Analyzing included test data set

If you wish to run an panqc nrc on an artifical (and abridged) test data set, you can run the following commands:

cd tests/data

# Define path to the 3 needed input files:

# 1) Gene presence absence matrix (As output by Panaroo or Roary)
PG_Matrix_CSV="TestSet1.gene_presence_absence.csv"

# 2) Pan-genome nucleotide reference (As output by Panaroo or Roary)
PG_Ref_FA="TestSet1.pan_genome_reference.fa.gz"
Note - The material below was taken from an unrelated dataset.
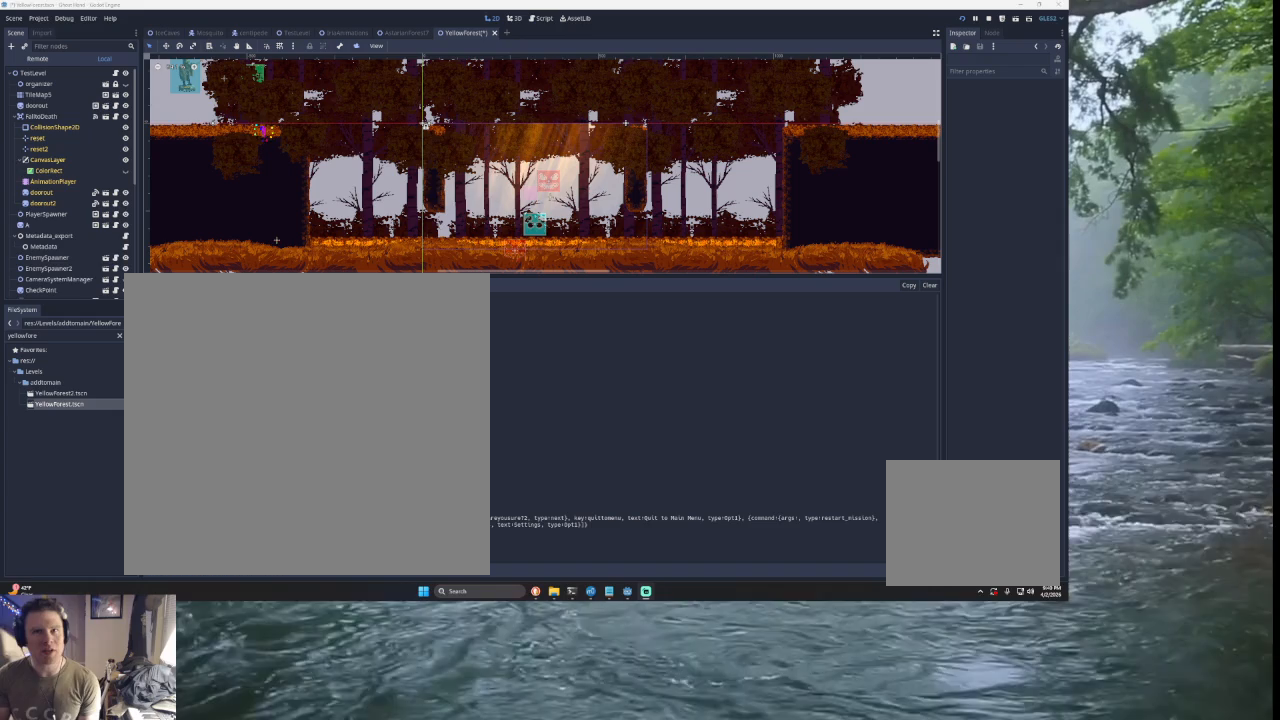
{"buttons": [], "left_stick": "center", "right_stick": "left", "events": []}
# 3) SampleID + Path for all assemblies used in analysis
Asm_TSV="TestSet1.InputAsmPaths.tsv"

time panqc nrc -a ${Asm_TSV} -r ${PG_Ref_FA} -m ${PG_Matrix_CSV} -o test_results/

NOTE: Make sure that your current working directory (CWD) is tests/data within the repository. The TestSet1.InputAsmPaths.tsv file describes the path to each genome assembly relative to your CWD.

Full usage

panqc has 2 sub-commands:

  • nrc - Run the full panqc Nucleotide Redundancy Correction pipeline on a pan-genome analyses.
  • utils - Run utlity scripts and sub-pipelines of the full panqc NRC pipeline

panqc nrc

Run the complete panqc Nucleotide Redundancy Correction (NRC) pipeline

$ panqc nrc --help

usage: panqc nrc [-h] -a PathToAsms.tsv -r pan_genome_reference.fasta -m gene_presence_absence.csv -o RESULTS_DIR [-p PREFIX] [-c MIN_QUERY_COV] [-i MIN_SEQ_ID] [-k KMER_SIZE] [-t MIN_KSIM]

optional arguments:
  -h, --help            show this help message and exit

  -a, --asms PathToAsms.tsv
                        Table with SampleID & Paths to each input assemblies. (TSV)
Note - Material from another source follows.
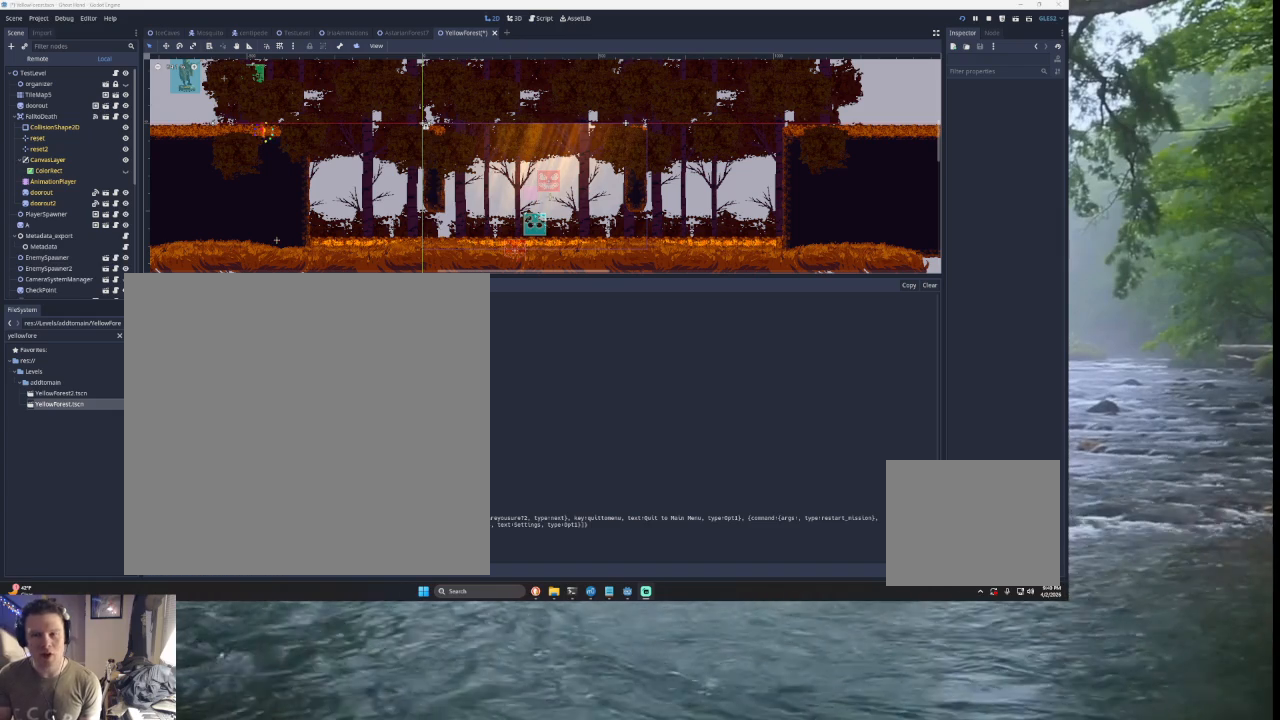
{"buttons": [], "left_stick": "center", "right_stick": "left", "events": []}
  -r, --pg-ref pan_genome_reference.fasta
                        Input pan-genome nucleotide reference. Typically output as `pan_genome_reference.fasta` by Panaroo/Roary (FASTA)

  -m, --gene_matrix gene_presence_absence.csv
                        Input pan-genome gene presence/absence matrix. By default is assumed to be a `gene_presence_absence.csv` output by Panaroo/Roary (CSV) If the user provides the --is-rtab flag, the input is assumed to be an .Rtab (TSV)file.

  -o, --results_dir RESULTS_DIR
                        Output directory for analysis results.

  -p, --prefix PREFIX
                        Prefix to append to output files

  -c, --min-query-cov MIN_QUERY_COV
                        Minimum query coverage (ranging from 0 to 1) to classify a gene as present within an assembly (Default: 0.9)

  -i, --min-seq-id MIN_SEQ_ID
                        Minimum sequence identity (ranging from 0 to 1) to classify a gene as present within an assembly (Default: 0.9)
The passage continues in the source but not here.